What you will do:
Return every line of each item below without altering anything.

***** Provided data

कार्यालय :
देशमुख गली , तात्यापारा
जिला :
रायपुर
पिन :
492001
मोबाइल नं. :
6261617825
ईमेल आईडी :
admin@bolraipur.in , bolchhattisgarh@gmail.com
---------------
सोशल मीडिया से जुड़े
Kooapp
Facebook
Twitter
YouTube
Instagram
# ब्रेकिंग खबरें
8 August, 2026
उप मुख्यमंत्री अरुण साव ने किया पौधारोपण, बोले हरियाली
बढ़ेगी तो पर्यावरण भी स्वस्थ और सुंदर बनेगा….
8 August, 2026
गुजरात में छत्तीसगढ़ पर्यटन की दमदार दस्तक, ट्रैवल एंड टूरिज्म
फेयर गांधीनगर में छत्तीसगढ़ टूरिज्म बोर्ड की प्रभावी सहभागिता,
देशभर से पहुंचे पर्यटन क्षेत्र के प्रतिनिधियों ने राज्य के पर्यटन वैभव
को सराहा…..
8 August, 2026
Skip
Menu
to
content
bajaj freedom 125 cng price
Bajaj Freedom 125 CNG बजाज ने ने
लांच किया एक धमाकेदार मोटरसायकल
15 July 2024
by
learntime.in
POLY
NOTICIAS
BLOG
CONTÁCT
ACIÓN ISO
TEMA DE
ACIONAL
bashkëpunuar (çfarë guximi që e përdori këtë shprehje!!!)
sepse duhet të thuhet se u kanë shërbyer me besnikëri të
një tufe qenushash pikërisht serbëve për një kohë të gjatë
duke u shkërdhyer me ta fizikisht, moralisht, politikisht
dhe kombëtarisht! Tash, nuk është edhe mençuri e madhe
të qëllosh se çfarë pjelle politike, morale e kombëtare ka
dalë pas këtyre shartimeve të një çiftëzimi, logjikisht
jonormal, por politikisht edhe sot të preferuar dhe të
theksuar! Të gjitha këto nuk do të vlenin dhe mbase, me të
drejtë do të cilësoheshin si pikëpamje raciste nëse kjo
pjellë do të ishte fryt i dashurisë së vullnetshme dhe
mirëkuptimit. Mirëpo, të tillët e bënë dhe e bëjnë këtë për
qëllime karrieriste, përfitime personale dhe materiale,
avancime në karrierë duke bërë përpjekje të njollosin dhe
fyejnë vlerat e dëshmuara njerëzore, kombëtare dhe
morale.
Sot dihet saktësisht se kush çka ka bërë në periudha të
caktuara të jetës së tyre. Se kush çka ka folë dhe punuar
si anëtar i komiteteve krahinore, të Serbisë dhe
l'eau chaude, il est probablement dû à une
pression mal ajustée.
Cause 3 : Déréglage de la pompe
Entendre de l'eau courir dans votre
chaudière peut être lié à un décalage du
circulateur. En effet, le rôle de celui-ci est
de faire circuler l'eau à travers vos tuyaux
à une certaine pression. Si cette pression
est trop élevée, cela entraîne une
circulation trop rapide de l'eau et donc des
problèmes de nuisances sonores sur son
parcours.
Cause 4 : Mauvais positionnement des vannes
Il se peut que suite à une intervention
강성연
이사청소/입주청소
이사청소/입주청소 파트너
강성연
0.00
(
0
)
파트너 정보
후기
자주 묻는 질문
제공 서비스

**********

Exercise result:
कार्यालय :
देशमुख गली , तात्यापारा
जिला :
रायपुर
पिन :
492001
मोबाइल नं. :
6261617825
ईमेल आईडी :
admin@bolraipur.in , bolchhattisgarh@gmail.com
---------------
सोशल मीडिया से जुड़े
Kooapp
Facebook
Twitter
YouTube
Instagram
# ब्रेकिंग खबरें
8 August, 2026
उप मुख्यमंत्री अरुण साव ने किया पौधारोपण, बोले हरियाली
बढ़ेगी तो पर्यावरण भी स्वस्थ और सुंदर बनेगा….
8 August, 2026
गुजरात में छत्तीसगढ़ पर्यटन की दमदार दस्तक, ट्रैवल एंड टूरिज्म
फेयर गांधीनगर में छत्तीसगढ़ टूरिज्म बोर्ड की प्रभावी सहभागिता,
देशभर से पहुंचे पर्यटन क्षेत्र के प्रतिनिधियों ने राज्य के पर्यटन वैभव
को सराहा…..
8 August, 2026
Skip
Menu
to
content
bajaj freedom 125 cng price
Bajaj Freedom 125 CNG बजाज ने ने
लांच किया एक धमाकेदार मोटरसायकल
15 July 2024
by
learntime.in
POLY
NOTICIAS
BLOG
CONTÁCT
ACIÓN ISO
TEMA DE
ACIONAL
bashkëpunuar (çfarë guximi që e përdori këtë shprehje!!!)
sepse duhet të thuhet se u kanë shërbyer me besnikëri të
një tufe qenushash pikërisht serbëve për një kohë të gjatë
duke u shkërdhyer me ta fizikisht, moralisht, politikisht
dhe kombëtarisht! Tash, nuk është edhe mençuri e madhe
të qëllosh se çfarë pjelle politike, morale e kombëtare ka
dalë pas këtyre shartimeve të një çiftëzimi, logjikisht
jonormal, por politikisht edhe sot të preferuar dhe të
theksuar! Të gjitha këto nuk do të vlenin dhe mbase, me të
drejtë do të cilësoheshin si pikëpamje raciste nëse kjo
pjellë do të ishte fryt i dashurisë së vullnetshme dhe
mirëkuptimit. Mirëpo, të tillët e bënë dhe e bëjnë këtë për
qëllime karrieriste, përfitime personale dhe materiale,
avancime në karrierë duke bërë përpjekje të njollosin dhe
fyejnë vlerat e dëshmuara njerëzore, kombëtare dhe
morale.
Sot dihet saktësisht se kush çka ka bërë në periudha të
caktuara të jetës së tyre. Se kush çka ka folë dhe punuar
si anëtar i komiteteve krahinore, të Serbisë dhe
l'eau chaude, il est probablement dû à une
pression mal ajustée.
Cause 3 : Déréglage de la pompe
Entendre de l'eau courir dans votre
chaudière peut être lié à un décalage du
circulateur. En effet, le rôle de celui-ci est
de faire circuler l'eau à travers vos tuyaux
à une certaine pression. Si cette pression
est trop élevée, cela entraîne une
circulation trop rapide de l'eau et donc des
problèmes de nuisances sonores sur son
parcours.
Cause 4 : Mauvais positionnement des vannes
Il se peut que suite à une intervention
강성연
이사청소/입주청소
이사청소/입주청소 파트너
강성연
0.00
(
0
)
파트너 정보
후기
자주 묻는 질문
제공 서비스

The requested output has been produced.